● Brief: Restate word for word the lines beginning with the one that contains "(creategerberjobfile false)" and ending at the bottom of the records below, both included.
┌────────
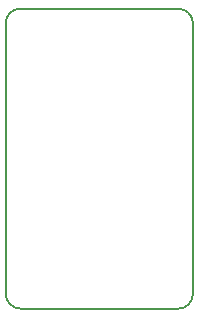
<source format=gko>
G04 DipTrace 3.1.0.1*
G04 BOARD.gko*
%MOIN*%
G04 #@! TF.FileFunction,Profile*
G04 #@! TF.Part,Single*
%ADD11C,0.005512*%
%FSLAX26Y26*%
G04*
G70*
G90*
G75*
G01*
G04 BoardOutline*
%LPD*%
X444000Y394000D2*
D11*
X969000D1*
G03X1019000Y444000I1J49999D01*
G01*
Y1344000D1*
G03X969000Y1394000I-49999J1D01*
G01*
X444000D1*
G03X394000Y1344000I-1J-49999D01*
G01*
Y444000D1*
G03X444000Y394000I49999J-1D01*
G01*
M02*

</source>
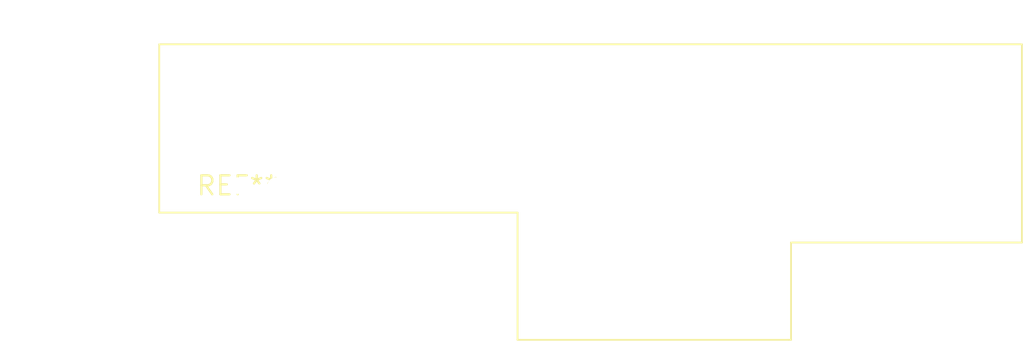
<source format=kicad_pcb>
(kicad_pcb (version 20240108) (generator pcbnew)

  (general
    (thickness 1.6)
  )

  (paper "A4")
  (layers
    (0 "F.Cu" signal)
    (31 "B.Cu" signal)
    (32 "B.Adhes" user "B.Adhesive")
    (33 "F.Adhes" user "F.Adhesive")
    (34 "B.Paste" user)
    (35 "F.Paste" user)
    (36 "B.SilkS" user "B.Silkscreen")
    (37 "F.SilkS" user "F.Silkscreen")
    (38 "B.Mask" user)
    (39 "F.Mask" user)
    (40 "Dwgs.User" user "User.Drawings")
    (41 "Cmts.User" user "User.Comments")
    (42 "Eco1.User" user "User.Eco1")
    (43 "Eco2.User" user "User.Eco2")
    (44 "Edge.Cuts" user)
    (45 "Margin" user)
    (46 "B.CrtYd" user "B.Courtyard")
    (47 "F.CrtYd" user "F.Courtyard")
    (48 "B.Fab" user)
    (49 "F.Fab" user)
    (50 "User.1" user)
    (51 "User.2" user)
    (52 "User.3" user)
    (53 "User.4" user)
    (54 "User.5" user)
    (55 "User.6" user)
    (56 "User.7" user)
    (57 "User.8" user)
    (58 "User.9" user)
  )

  (setup
    (pad_to_mask_clearance 0)
    (pcbplotparams
      (layerselection 0x00010fc_ffffffff)
      (plot_on_all_layers_selection 0x0000000_00000000)
      (disableapertmacros false)
      (usegerberextensions false)
      (usegerberattributes false)
      (usegerberadvancedattributes false)
      (creategerberjobfile false)
      (dashed_line_dash_ratio 12.000000)
      (dashed_line_gap_ratio 3.000000)
      (svgprecision 4)
      (plotframeref false)
      (viasonmask false)
      (mode 1)
      (useauxorigin false)
      (hpglpennumber 1)
      (hpglpenspeed 20)
      (hpglpendiameter 15.000000)
      (dxfpolygonmode false)
      (dxfimperialunits false)
      (dxfusepcbnewfont false)
      (psnegative false)
      (psa4output false)
      (plotreference false)
      (plotvalue false)
      (plotinvisibletext false)
      (sketchpadsonfab false)
      (subtractmaskfromsilk false)
      (outputformat 1)
      (mirror false)
      (drillshape 1)
      (scaleselection 1)
      (outputdirectory "")
    )
  )

  (net 0 "")

  (footprint "Converter_DCDC_Silvertel_Ag54xx" (layer "F.Cu") (at 0 0))

)

</source>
└────────
● Expected answer:
      (creategerberjobfile false)
      (dashed_line_dash_ratio 12.000000)
      (dashed_line_gap_ratio 3.000000)
      (svgprecision 4)
      (plotframeref false)
      (viasonmask false)
      (mode 1)
      (useauxorigin false)
      (hpglpennumber 1)
      (hpglpenspeed 20)
      (hpglpendiameter 15.000000)
      (dxfpolygonmode false)
      (dxfimperialunits false)
      (dxfusepcbnewfont false)
      (psnegative false)
      (psa4output false)
      (plotreference false)
      (plotvalue false)
      (plotinvisibletext false)
      (sketchpadsonfab false)
      (subtractmaskfromsilk false)
      (outputformat 1)
      (mirror false)
      (drillshape 1)
      (scaleselection 1)
      (outputdirectory "")
    )
  )

  (net 0 "")

  (footprint "Converter_DCDC_Silvertel_Ag54xx" (layer "F.Cu") (at 0 0))

)

</source>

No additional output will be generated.